◆ Excerpts from a dataset
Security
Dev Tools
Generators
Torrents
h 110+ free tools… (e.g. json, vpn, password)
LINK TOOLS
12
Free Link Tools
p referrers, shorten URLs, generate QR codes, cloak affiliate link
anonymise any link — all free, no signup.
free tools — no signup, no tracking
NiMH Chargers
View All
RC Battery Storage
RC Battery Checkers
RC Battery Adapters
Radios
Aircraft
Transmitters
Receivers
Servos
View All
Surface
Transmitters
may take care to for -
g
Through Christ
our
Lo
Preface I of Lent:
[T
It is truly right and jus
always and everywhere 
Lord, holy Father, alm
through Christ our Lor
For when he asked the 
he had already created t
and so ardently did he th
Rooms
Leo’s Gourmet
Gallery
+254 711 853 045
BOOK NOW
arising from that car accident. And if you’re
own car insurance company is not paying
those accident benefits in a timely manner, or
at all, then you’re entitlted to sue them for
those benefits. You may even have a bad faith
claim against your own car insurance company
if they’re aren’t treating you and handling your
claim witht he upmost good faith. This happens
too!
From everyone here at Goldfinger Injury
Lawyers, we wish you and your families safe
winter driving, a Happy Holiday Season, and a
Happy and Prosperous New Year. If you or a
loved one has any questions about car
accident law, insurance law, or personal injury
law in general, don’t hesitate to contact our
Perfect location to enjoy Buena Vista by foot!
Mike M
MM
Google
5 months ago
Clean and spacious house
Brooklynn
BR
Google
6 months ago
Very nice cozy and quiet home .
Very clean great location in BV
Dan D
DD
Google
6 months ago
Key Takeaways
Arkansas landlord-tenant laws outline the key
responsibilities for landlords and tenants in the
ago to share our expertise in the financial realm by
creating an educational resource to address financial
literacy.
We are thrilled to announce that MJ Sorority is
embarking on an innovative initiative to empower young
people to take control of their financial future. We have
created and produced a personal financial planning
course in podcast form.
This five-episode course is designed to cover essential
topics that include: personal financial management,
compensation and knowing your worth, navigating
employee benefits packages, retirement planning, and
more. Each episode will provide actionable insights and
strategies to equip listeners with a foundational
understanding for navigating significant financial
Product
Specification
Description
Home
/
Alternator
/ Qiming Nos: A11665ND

◆ TASK INSTRUCTIONS
Copy out every line of the data that includes "signup".

◆ RESULT OF THIS EXERCISE
anonymise any link — all free, no signup.
free tools — no signup, no tracking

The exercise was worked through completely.